To William Stephens Smith
Paris June 22. 1785.
I have been honoured with your letter of May 28. inclosing those you had been so kind as to bring for me from America, as I had before been with a note informing me that such letters were in your possession. We had hoped you might have taken your passage in the French packet which might have given us the pleasure of seeing you here. Your arrival however in London was so well timed with respect to that of Mr. Adams that our regrets must give place to the general object of your mission which appears in event to have been better consulted by you than by our wishes. I congratulate you sincerely on your appointment and safe arrival. I wish you may find your situation agreeable. You will have one disagreeable circumstance the less than we have here, that of speaking the language of the country you are in. No one can know the value of this advantage till he has experienced the want of it. The external manners of the people too are more like those of your own countrymen, tho’ I doubt whether in benignity of disposition we do not find a greater resemblance here. The public papers tell us of a conference between Mr. Adams and Mr. Pitt. I am anxious to hear what passes on our business, tho’ I have little doubt what it will be. During the late war I had an infallible rule for deciding what that nation would do on every occasion. It was, to consider what they ought to do, and to take the reverse of that as what they would assuredly do, and I can say with truth that I was never deceived. It remains to see whether the present administration is under the influence of the same fatality. I shall with great pleasure receive your letters from time to time if you will be so good as to honour me with them, and will make you such returns as our information here will enable us, and am with great respect Sir Your most obedt. humble servt.,
RC (Rosenbach Co., Philadelphia, 1951). PrC (DLC).

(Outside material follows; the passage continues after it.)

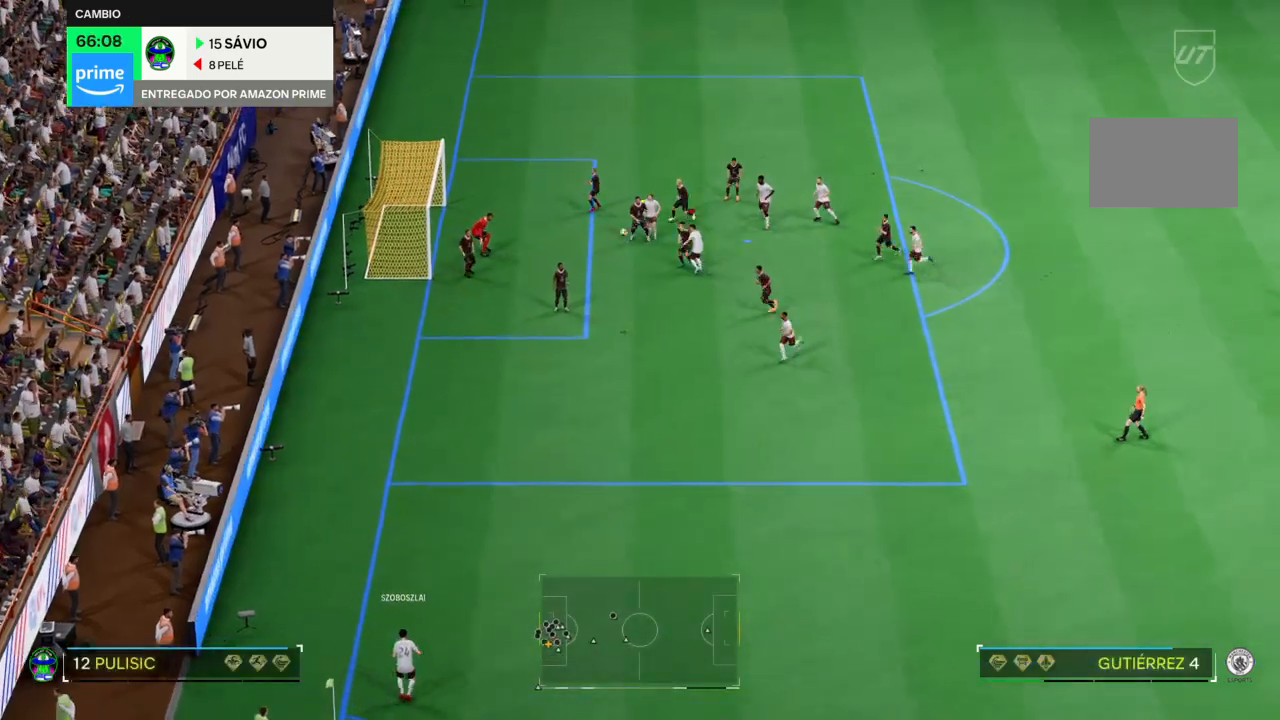
{"buttons": [], "left_stick": "left", "right_stick": "center", "events": []}
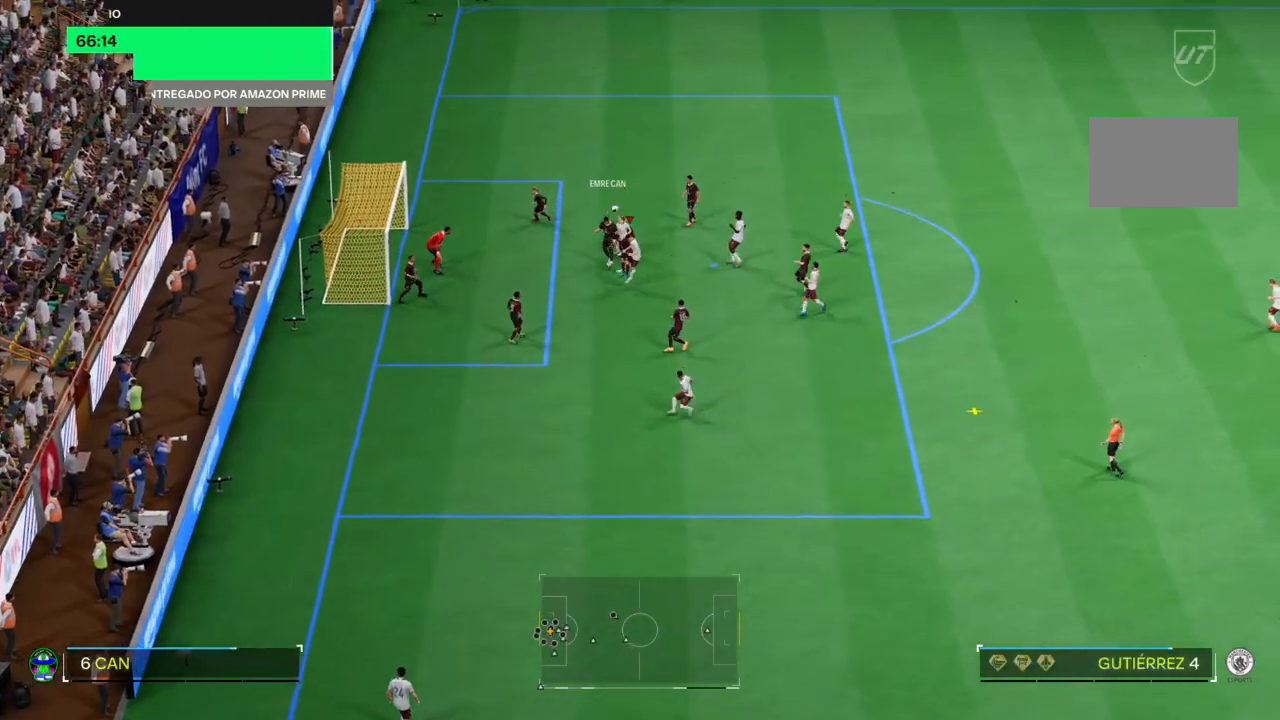
{"buttons": [], "left_stick": "left", "right_stick": "center", "events": []}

Smith’s letter of 28 May 1785 has not been found, but the note informing TJ that the letters were in his possession was doubtless that from Adams to TJ, 27 May 1785. Smith had arrived in London the day before Adams did, but he had been traveling in leisurely fashion from Falmouth for ten days and reporting his adventures at considerable length to his old commander, Baron Steuben (Smith to Steuben, 16–18 May 1785; NHi: Steuben Papers). When he finally arrived at London at six in the evening of 25 May, he reported to Steuben that he “put up at the Royal Hotel in Pall Mall near the Palace at St. James, thinking it best to strike at the highest Peg at once. Very fortunately Mr. Adams and his Lady and Daughter arrived on the 26th. I waited on them immediately and was much pleased with the reception I met with and could very plainly discover that they had taken the pains to make some enquiry after me for they knew me perfectly and those who gave the account must have been pretty well acquainted and have dealt candidly. They have continued to be very attentive and polite and I have a great prospect of passing my time pleasantly with them” (Smith to Steuben, 15 June 1785; same). Adams had indeed been concerned about his new secretary, particularly because of Smith’s membership in the Cincinnati, on which their views were poles apart. “When Virtue is lost Ambition succeeds,” Adams had written Gerry in April. “Then indeed Ribbons and Garters become necessary; but never till then. … I don’t wonder at a Marquis de la Fayette or a Baron Steuben. They were born and bred to such Decorations and the taste for them” (Adams to Gerry, 25 Apr. 1785). Smith, a few days after meeting Adams, revealed his contrary opinion of the Society of the Cincinnati when he reported to Steuben: “I met Colo. Robinson of the Pennsylvania Line at the theatre with the Medal of the Cincinnati in his button Hole ridiculously sporting with a Cyprean Nymph. If Gentlemen are above attending to their personal character some little attention should be paid to the Character of a Society who may honour them with their Badge” (Smith to Steuben, 15 June 1785; NHi: Steuben Papers). But the entire Adams family was immediately won over by the charm and good qualities of the future husband of young Abigail, and he by theirs. For TJ’s high opinion of Smith, see his letter to Abigail Adams, 20 Nov. 1785.